Lot n° 89
Estimation :
10000 - 15000
EUR
Result with fees
Result
: 14 300EUR
Pair of celestial and terrestrial table globes, wooden globe - Lot 89
Pair of celestial and terrestrial table globes, wooden globe covered with engraved and enhanced paper spindles. Inscriptions: Auctore / P. / Cosmographo / Coronelli / Venetijs / 1697 in a cartouche below Australia and Illustris: / D. D. / Ant de V. Comitib, / G. P. / N Comi in a shield next to the Eridan. Bronze mounts with two rings featuring a horizon table engraved with a zodiac scale and a calendar scale, twisted column base.

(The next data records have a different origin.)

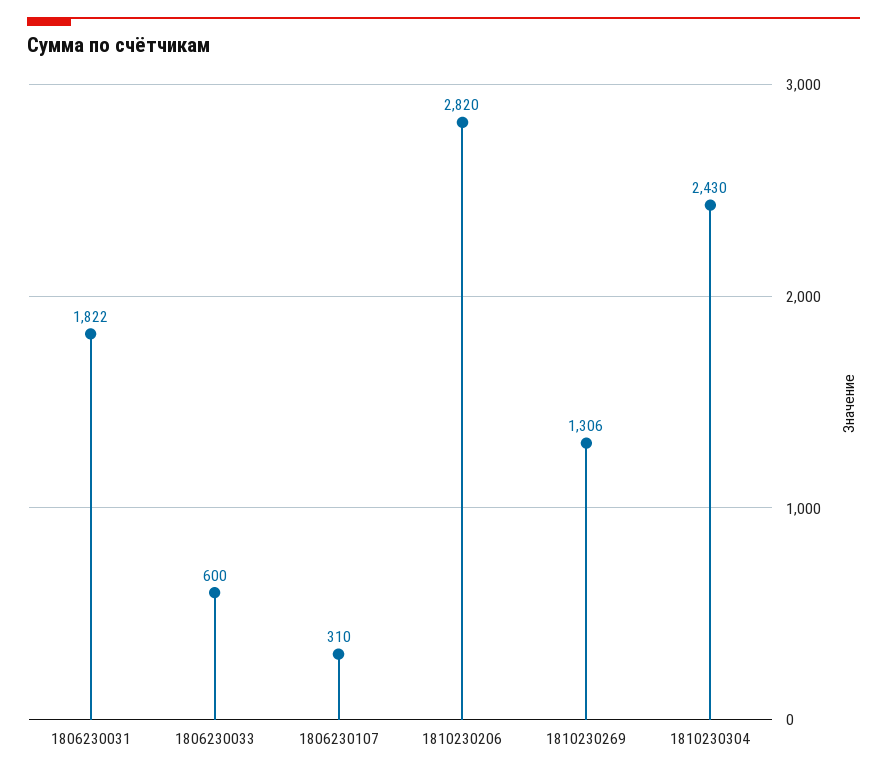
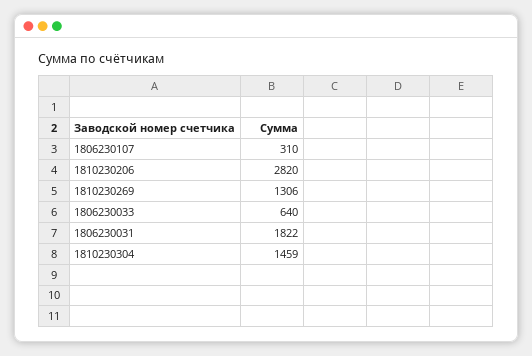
1806230033: 600 -> 640
1810230304: 2430 -> 1459

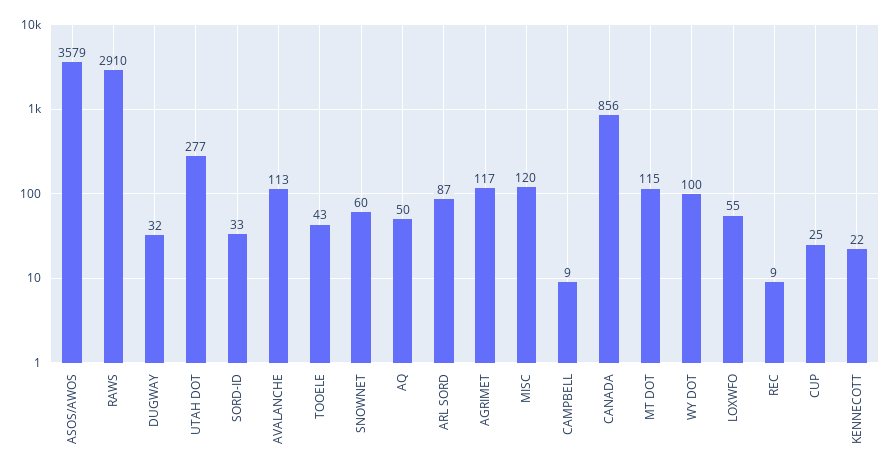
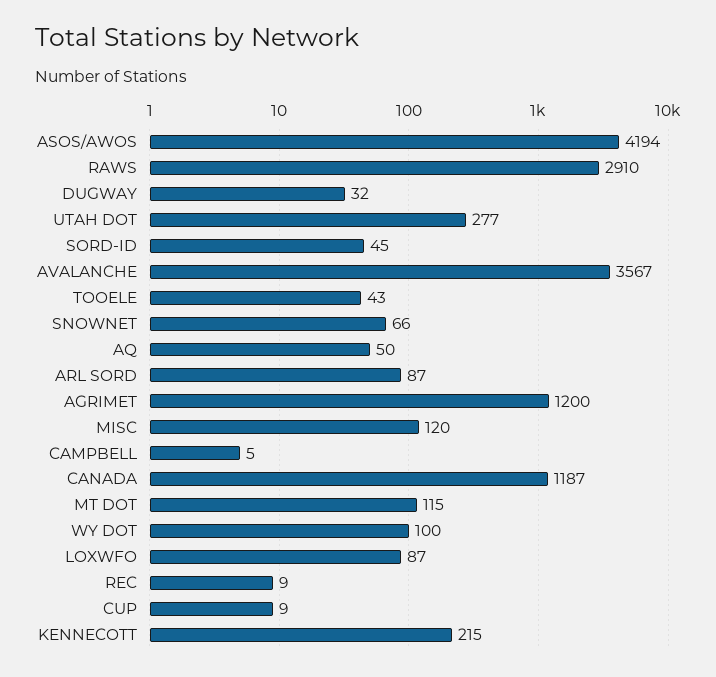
ASOS/AWOS: 3579 -> 4194
SORD-ID: 33 -> 45
AVALANCHE: 113 -> 3567
SNOWNET: 60 -> 66
AGRIMET: 117 -> 1200
CAMPBELL: 9 -> 5
CANADA: 856 -> 1187
LOXWFO: 55 -> 87
CUP: 25 -> 9
KENNECOTT: 22 -> 215

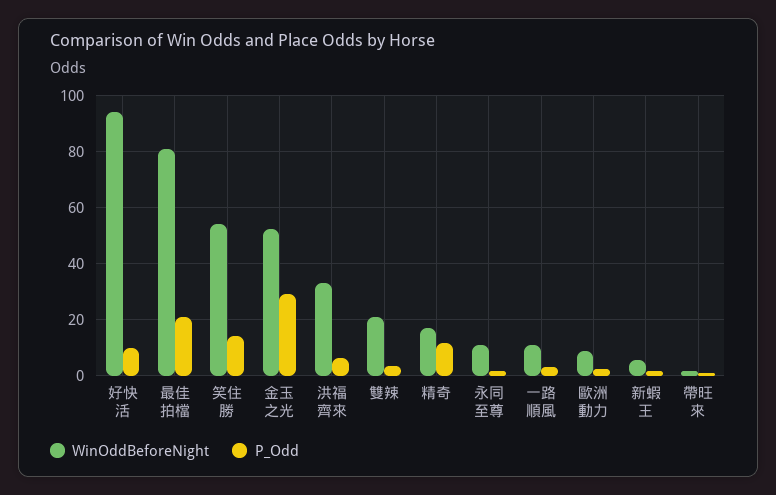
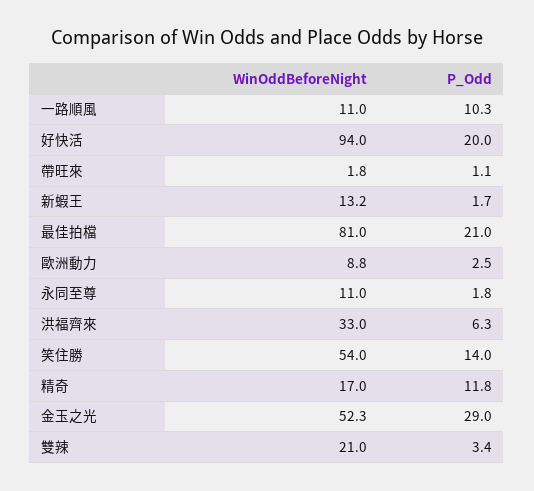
P_Odd, 好快活: 10 -> 20
P_Odd, 一路順風: 2.5 -> 10.3
WinOddBeforeNight, 新蝦王: 5 -> 13.2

Spindles: Italy, Venice, Vincenzo Coronelli, 1697
H.: 15 cm - W.: 13 cm
(minor accidents and tears, later mount)
Provenance :
Former Pierre Samuel Du Pont de Nemours (1870-1954) collection, purchased in 1920 in London according to family tradition.
Former Belin collection at Evermay Estate, Washington DC District.
An identical pair is in the Musée du Louvre collections, from the Nicolas Landau collection (inv n° OA 10683 A and B). The spindles are taken from the Libro dei globi (an atlas published by Coronelli in 1697) but mounted on the globes at a later date. A second identical pair, signed Willem Jansz Blaue and dated 1616, is in the collections of The Hispanic Society of America in New York.
Vincenzo Coronelli, a Franciscan Friar Minor from the convent of San Niccolo della Lattuca, was born in Venice in 1650 and died in 1718. A doctor of theology but also a scientist, he taught at the Collège Saint-Bonaventure in Rome, and at the same time pursued a career as a geographer, publishing over 400 geographical maps, updated thanks to the information he collected from navigators and missionaries.
He perfected the manufacture of terrestrial globes, from the most modest to the largest. After creating two 1.75 m-diameter globes for the Duke of Parma in 1678, it was the turn of Cardinal d'Estrées, Louis XIV's ambassador to the Court of Rome, to ask him to make two even larger globes for the King of France. Unable to transport such works, Coronelli produced them in Paris, where he stayed for two years (1681-1683), entrusting the painted illustration to Jean-Baptiste Corneille. These globes are held by the Bibliothèque nationale (inv n° Ge A 499 - 500).
From 1696 onwards, he spent two years in Germany, Holland and England, where he was admitted to Oxford University in 1697.